Let's hear it for placebos!
My daughter has been wearing a bandage around her uninjured left foot for over a week.
When I picked her up from school last week, she was hopping around on one foot. Despite the elaborate tale she told and the fact that she kept hopping on one foot all evening until bedtime, and again straight out of bed the next morning, she was actually fine.
Once or twice that first evening, I caught her with her guard down, standing on both feet. Using my least judgmental mommy voice, I would say, “Look, you’re standing on both feet!” And she would immediately recoil her foot start crying—really crying—that it really did hurt and that standing on it just then made it hurt even more.

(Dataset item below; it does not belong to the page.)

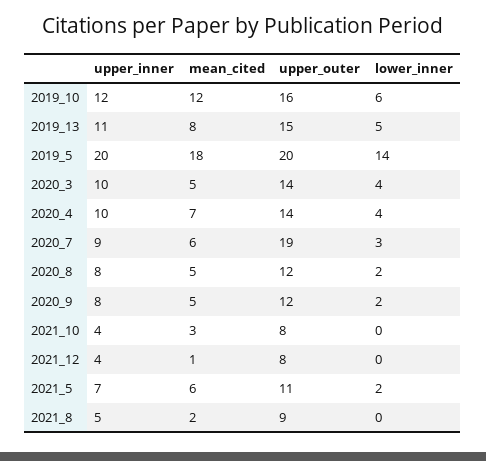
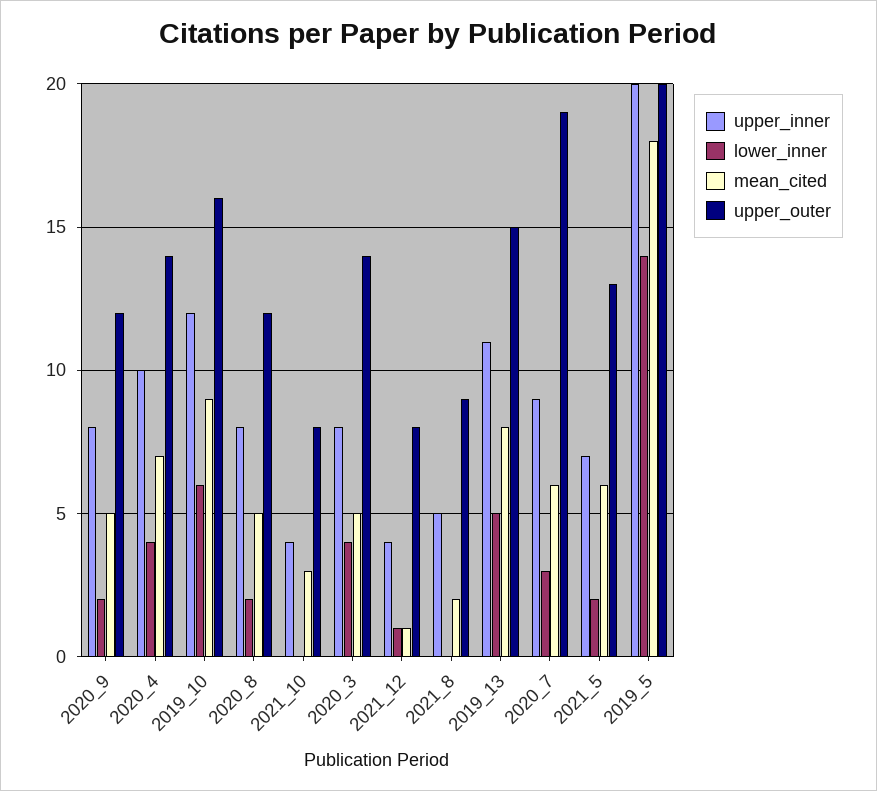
mean_cited, 2019_10: 12 -> 9
upper_inner, 2020_3: 10 -> 8
lower_inner, 2021_12: 0 -> 1
upper_outer, 2021_5: 11 -> 13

I decided to take her claim seriously anyway. I’m not in her body. I want to teach her to take care of and listen to her body, and the whole ruse seemed too elaborate for a seven year old to be a definite, easy-to-spot lie. Maybe she didn’t need to be hopping around, but maybe there was a real injury that would get worse if I told her to toughen up and shake it off.
In addition to promising to take her to the doctor the next morning, I wrote a note to her teacher asking why she wasn’t sent to the nurse after hopping around all day—only to find out that she hadn’t been hopping around all day. Her teacher said it was only a little at the end of the day and her instinct was that it was something that required sympathy more than urgent attention. Trying to get the truth out of her, I read the reply to my daughter on the way to the doctor. She did adjust her story, but she stuck to it.
I tried repeatedly to give her a way out of her lie. I suggested that maybe her foot was feeling better, which would be great and she could just let me know. She declined. In a hail mary attempt, I told her that she really needed to tell the truth to the doctor, no matter what it was.
When we got there, I spoke to the doctor alone before she saw my daughter so I could explain that it’s possible that nothing was really wrong. I felt embarrassed that I needed the help of a doctor to fix an imaginary injury. But what else to do?
Maybe it’s my fault. I can admit it. I give my kids unnecessary Band-Aids. But the thing is—placebos work! If a real Band-Aid will help stop real tears, does it matter that it’s not serving its official purpose to stop bleeding?
I think it’s just part of what moms do—kiss and make it better.
After an exam turned up no obvious reason to worry, the doctor told her that her foot wasn’t broken or fractured. Maybe it was a little bruised, she suggested. At least that offered the validation of naming it.
In an effort to get her to stop hopping around on one foot (and possibly sustaining an actual injury), the doctor taped up her foot in a bright purple bandage and told her that she would now be able to walk on it. Of course, leaving out the fact that she could have walked on it a minute before, too, without the bandage.
After a little nudging, the hopping stopped. She said the bandage made it better, and she could now walk on two feet. And she did. By the time I got her to school that day, the teacher had to tell her to walk, not skip, in the hallway.
If a real bandage can heal fake pain, is that so terrible?
In her second grade class, they are studying issues around disability and accessibility, and it turns out that she’s not the only one hoping around. Three other girls also claimed ankle injuries and hopped around on one foot, but those resolved on their own in a few hours. There’s also an older girl at school who has been hobbling around with a cast on her leg and crutches tricked out with stuffed tigers that must seem the height of cool to a seven year old. Maybe she’s just trying on what it would be like to have a disability or a serious injury.
“Time to read her The Boy Who Cried Wolf,” my mom remarked.
Why was she lying? Did she even know she was lying? Was this a simple cry for attention? If I didn’t make her see—and say—that she was lying, was she on some dangerous road to becoming a compulsive liar? Confused about what to do, I talked to a friend who is an early childhood educator. She laughed. And praised my daughter’s rich imagination. She’s just telling stories, she said. It’s apparently totally normal for her age. For me, knowing that a behavior is age-appropriate really helps keep the frustration at bay.
I confess I sometimes make moments like this more than they are. I’m afraid I’ll miss a potential “teachable moment” by saying nothing or saying the wrong thing. And the chance might never come along again! One parenting mistake at a critical moment will ruin her forever! This is the thing she’ll blame me for when she’s in therapy in 20 years!
When I can see how absurd that is and let go of this idea that there is one perfect thing to say, one big moment I can screw up, one sentence in one talk that will make some permanent difference, I tell myself that it’s not a test. Not everything is a test. If I can't fail at it, then I can't ace it either. So my inner straight-A-student just needs to take a deep breath.
Another parent may have chosen to call her bluff in some way. Or be angry that she lied. Or just have ignored the whole thing. I’ve decided to think of the purple bandage like a tutu. I would let her wear a tutu almost anywhere (with weather appropriate accessories, of course), so I can do the same with this play prop too.
I probably didn’t do the right thing or the wrong thing. And either way, she won’t go off to college with a purple bandage around her foot. And that’s pretty much where I draw the good parenting line. If it’ll clear up on its own before college, I should just relax.
Hopefully she’ll get bored. Until then, I’ll just try to keep giving her kisses to make it better.